++++ TEXT ++++

Kernel, Range, and the Rank/Nullity Theorem

Besides domain and codomain, linear transformations are associated with another two important vector spaces: kernel and range.

With transformation \(T:U\rightarrow{V}\):

  • kernel, \(ker(T)\), is the set of vectors in \(U\) that are mapped into the zero vector of \(V\).
  • range is the set of vectors in \(V\) that are the images of vectors in \(U\).

This section does not contain nothing new I could show you in Clojure code, but is important to grasp the theory. Therefore, I'll only mention the important stuff, and direct you to the textbook.

Example 2 (page 273) demonstrates how to find the kernel, by solving a system of equations \(T(\mathbf{x}) = A\mathbf{x} = \mathbf{0}\). The first thing that we could do is to try to use the function for solving linear systems of equations sv!. That won't help us much; since our system is homogeneous, sv! can only give us the trivial solution \(\mathbf{x}=\mathbf{0}\). Fortunately, in this example, \(A\) is a square matrix, so we can exploit the equality \(A\mathbf{x}=\lambda\mathbf{x}\) between eigenvectors \(\mathbf{x}\) and eigenvalue(s) \(\lambda=0\), if such \(\lambda\) exists (since this is a textbook example, I'd be surprised if it didn't). See Clojure Linear Algebra Refresher (2) - Eigenvalues and Eigenvectors if you need to refresh your Eigen-fu.

++++ WORKING DATA ++++

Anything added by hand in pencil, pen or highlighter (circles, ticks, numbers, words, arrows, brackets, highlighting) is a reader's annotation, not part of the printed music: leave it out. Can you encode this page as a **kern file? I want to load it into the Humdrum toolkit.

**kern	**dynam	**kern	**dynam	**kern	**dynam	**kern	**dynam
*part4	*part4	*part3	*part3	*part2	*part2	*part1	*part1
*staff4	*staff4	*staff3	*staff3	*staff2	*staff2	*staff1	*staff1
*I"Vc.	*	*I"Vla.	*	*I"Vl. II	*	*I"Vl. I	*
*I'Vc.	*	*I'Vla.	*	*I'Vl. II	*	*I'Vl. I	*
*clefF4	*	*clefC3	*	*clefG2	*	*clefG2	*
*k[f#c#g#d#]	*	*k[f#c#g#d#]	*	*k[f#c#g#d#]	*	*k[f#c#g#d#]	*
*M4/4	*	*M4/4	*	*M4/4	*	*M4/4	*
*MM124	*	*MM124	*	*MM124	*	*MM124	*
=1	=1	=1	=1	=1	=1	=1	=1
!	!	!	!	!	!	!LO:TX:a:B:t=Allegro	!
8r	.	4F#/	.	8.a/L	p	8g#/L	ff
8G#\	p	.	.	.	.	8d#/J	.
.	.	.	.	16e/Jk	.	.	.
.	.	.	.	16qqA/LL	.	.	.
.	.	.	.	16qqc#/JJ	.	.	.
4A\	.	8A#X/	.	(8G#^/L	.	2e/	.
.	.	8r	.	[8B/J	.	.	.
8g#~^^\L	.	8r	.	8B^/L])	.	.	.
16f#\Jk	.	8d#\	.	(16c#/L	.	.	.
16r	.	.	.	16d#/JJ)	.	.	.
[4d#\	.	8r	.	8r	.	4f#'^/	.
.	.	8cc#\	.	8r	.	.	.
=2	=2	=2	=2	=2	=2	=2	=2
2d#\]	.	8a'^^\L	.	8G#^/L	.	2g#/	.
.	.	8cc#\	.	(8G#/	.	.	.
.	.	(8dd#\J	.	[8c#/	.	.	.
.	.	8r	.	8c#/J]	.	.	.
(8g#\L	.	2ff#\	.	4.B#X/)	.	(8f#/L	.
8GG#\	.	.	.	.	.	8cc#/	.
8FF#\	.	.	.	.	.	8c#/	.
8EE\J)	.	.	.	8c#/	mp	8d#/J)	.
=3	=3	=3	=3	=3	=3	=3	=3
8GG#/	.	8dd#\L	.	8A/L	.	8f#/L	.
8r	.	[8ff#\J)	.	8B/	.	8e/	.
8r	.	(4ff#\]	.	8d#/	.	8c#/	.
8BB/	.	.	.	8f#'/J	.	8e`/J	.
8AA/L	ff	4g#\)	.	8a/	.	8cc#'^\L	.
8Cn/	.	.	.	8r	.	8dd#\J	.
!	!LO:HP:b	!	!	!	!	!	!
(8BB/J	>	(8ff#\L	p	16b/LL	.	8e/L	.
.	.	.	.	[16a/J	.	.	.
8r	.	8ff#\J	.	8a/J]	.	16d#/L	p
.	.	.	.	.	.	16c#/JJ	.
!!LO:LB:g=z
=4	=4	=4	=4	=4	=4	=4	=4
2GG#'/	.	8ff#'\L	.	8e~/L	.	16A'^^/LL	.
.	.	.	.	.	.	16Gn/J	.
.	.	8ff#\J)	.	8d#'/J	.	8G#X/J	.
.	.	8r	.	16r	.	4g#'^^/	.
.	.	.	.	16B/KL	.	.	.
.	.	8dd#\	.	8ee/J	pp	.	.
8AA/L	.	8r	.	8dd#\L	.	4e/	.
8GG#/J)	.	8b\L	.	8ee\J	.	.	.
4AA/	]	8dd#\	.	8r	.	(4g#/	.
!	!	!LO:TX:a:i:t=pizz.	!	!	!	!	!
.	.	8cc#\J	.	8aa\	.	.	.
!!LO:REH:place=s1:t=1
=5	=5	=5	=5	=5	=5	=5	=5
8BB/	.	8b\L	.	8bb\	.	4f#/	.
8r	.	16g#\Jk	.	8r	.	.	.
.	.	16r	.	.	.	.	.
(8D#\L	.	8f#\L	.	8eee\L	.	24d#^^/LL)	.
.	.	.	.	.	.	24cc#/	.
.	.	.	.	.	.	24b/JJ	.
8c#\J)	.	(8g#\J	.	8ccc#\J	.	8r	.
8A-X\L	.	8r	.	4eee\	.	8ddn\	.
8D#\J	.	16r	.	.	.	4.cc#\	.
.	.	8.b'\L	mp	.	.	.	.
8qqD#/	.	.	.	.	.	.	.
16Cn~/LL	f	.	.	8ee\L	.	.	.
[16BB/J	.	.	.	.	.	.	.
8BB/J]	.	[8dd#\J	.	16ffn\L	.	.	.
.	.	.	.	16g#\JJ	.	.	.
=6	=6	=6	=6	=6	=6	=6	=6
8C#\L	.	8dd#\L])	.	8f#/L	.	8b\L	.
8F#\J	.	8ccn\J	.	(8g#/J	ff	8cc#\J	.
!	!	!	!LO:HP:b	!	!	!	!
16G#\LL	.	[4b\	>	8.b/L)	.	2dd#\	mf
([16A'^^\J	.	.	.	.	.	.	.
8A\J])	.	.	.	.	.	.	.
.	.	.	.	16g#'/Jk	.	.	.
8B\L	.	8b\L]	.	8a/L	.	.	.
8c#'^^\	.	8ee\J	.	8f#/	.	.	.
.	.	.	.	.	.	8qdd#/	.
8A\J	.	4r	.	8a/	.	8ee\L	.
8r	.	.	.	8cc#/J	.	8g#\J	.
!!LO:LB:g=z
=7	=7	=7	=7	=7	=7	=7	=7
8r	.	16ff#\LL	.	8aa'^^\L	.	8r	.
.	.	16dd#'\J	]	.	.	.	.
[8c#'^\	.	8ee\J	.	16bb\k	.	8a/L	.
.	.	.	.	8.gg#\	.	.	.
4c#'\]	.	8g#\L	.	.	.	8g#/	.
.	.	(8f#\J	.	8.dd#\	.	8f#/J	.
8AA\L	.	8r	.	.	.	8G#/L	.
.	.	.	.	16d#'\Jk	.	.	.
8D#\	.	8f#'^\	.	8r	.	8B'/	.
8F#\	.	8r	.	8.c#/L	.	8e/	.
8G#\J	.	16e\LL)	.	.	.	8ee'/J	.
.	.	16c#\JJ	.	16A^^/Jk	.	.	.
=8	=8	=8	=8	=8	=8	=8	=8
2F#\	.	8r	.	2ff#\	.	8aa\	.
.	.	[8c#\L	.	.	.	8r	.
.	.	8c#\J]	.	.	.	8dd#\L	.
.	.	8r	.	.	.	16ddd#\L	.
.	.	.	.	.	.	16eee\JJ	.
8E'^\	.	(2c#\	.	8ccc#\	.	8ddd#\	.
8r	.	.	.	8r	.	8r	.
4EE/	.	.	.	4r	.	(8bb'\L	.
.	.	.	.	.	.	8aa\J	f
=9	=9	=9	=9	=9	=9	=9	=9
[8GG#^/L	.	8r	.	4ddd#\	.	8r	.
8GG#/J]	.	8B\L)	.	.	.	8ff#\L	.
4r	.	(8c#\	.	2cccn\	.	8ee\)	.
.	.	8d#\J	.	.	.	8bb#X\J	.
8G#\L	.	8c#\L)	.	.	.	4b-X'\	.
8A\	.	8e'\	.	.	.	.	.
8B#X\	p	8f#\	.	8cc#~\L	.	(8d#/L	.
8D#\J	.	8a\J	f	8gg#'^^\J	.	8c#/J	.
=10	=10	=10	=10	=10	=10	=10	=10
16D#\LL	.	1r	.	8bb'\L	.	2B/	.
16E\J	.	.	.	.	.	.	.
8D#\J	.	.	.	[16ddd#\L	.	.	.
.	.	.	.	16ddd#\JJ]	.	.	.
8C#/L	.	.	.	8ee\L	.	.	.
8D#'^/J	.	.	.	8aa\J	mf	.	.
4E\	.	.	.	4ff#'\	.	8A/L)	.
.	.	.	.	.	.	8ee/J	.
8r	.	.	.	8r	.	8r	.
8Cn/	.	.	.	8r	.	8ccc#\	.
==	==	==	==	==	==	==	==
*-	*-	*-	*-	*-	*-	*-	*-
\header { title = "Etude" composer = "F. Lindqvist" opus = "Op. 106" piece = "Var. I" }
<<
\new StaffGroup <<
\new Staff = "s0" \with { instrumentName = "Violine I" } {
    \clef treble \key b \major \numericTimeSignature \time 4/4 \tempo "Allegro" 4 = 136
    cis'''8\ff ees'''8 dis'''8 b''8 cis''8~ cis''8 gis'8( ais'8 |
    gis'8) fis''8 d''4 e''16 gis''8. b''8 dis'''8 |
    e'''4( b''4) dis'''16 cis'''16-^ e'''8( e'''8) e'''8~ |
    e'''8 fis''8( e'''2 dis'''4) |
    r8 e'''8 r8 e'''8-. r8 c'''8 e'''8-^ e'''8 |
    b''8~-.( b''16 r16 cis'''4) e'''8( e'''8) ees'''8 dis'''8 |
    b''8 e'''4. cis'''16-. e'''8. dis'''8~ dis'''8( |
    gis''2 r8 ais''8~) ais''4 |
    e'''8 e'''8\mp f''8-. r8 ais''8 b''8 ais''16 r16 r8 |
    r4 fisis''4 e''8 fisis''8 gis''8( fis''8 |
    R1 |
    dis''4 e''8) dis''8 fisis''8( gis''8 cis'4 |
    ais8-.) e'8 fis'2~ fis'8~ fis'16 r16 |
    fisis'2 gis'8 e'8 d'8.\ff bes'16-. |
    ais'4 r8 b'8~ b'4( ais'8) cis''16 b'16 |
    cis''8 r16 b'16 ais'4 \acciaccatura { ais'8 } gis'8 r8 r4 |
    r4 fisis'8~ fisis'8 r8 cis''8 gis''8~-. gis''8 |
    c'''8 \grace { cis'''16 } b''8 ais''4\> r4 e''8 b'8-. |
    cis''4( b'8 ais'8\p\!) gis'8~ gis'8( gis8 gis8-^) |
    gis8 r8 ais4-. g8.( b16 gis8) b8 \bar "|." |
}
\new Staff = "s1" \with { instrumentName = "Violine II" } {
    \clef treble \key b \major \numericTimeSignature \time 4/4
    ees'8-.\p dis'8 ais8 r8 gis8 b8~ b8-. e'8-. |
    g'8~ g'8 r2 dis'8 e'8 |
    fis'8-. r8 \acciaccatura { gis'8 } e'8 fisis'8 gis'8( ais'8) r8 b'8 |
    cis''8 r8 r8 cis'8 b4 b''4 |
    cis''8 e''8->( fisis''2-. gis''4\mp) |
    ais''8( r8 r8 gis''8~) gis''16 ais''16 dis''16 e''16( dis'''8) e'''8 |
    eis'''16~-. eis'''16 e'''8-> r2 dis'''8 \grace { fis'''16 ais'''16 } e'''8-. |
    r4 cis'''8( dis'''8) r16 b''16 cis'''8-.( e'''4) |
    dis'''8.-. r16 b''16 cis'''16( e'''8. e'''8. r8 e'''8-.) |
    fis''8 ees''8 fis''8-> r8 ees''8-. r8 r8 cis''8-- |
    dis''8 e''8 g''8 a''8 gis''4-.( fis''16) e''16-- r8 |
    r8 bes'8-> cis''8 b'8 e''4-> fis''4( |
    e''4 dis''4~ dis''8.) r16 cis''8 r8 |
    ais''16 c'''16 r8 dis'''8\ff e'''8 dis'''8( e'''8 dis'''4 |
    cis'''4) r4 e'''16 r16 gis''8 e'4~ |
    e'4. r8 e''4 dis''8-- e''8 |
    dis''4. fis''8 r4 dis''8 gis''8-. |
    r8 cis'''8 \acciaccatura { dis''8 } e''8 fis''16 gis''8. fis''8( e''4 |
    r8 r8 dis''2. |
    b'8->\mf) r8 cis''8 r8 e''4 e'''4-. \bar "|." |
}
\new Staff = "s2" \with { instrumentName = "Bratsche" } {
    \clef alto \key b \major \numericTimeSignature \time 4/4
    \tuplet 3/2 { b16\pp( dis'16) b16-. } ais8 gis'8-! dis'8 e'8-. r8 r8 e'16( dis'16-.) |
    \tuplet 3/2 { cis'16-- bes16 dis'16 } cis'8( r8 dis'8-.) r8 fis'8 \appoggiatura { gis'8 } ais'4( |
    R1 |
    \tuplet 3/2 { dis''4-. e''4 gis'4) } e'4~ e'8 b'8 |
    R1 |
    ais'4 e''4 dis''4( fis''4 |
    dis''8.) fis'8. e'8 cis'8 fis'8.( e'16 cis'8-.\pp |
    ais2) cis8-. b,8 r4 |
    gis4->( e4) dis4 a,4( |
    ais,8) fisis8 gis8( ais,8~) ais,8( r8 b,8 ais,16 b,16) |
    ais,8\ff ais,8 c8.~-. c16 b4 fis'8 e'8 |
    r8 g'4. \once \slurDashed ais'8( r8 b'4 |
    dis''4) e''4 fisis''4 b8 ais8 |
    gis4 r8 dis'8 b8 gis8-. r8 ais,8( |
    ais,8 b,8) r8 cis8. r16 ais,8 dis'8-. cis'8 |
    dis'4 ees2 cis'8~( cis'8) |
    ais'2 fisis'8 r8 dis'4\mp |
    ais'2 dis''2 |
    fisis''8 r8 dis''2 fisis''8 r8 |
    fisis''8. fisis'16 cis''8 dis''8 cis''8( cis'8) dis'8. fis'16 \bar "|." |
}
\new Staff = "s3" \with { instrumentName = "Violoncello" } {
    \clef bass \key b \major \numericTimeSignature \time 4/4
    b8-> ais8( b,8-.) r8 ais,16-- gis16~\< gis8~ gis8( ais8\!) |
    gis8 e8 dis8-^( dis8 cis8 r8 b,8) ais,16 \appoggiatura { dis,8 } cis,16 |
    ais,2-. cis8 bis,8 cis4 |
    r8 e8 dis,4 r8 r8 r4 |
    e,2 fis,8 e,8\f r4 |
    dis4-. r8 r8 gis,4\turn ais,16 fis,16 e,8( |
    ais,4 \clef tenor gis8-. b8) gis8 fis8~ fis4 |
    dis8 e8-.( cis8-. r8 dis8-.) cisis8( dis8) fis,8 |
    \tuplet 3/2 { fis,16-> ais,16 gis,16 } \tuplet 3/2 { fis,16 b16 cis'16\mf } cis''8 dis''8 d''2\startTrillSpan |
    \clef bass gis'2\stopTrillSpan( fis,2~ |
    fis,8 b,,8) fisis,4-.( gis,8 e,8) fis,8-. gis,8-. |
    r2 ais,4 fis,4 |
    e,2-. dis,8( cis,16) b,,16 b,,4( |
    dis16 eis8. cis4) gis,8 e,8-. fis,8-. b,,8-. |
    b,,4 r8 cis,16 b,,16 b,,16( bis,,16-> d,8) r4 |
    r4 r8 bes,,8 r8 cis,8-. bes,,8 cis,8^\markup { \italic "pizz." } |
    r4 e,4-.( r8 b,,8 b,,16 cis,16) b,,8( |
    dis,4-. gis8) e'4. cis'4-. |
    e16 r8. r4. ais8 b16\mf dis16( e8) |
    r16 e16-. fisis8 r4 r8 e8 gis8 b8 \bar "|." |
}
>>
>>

++++

REQUIRED TASK 1: According to the kernel text, why is the function sv! of little help in finding the kernel in Example 2? Answer in one to three sentences.
REQUIRED TASK 2: Find every line of the records that contains the string "instrumentName", and copy each one. Case counts.
The records have no connection to the text.

SOLUTION 1: The system T(x) = Ax = 0 is homogeneous. Because of that, sv! can only return the trivial solution x = 0.

SOLUTION 2:
\new Staff = "s0" \with { instrumentName = "Violine I" } {
\new Staff = "s1" \with { instrumentName = "Violine II" } {
\new Staff = "s2" \with { instrumentName = "Bratsche" } {
\new Staff = "s3" \with { instrumentName = "Violoncello" } {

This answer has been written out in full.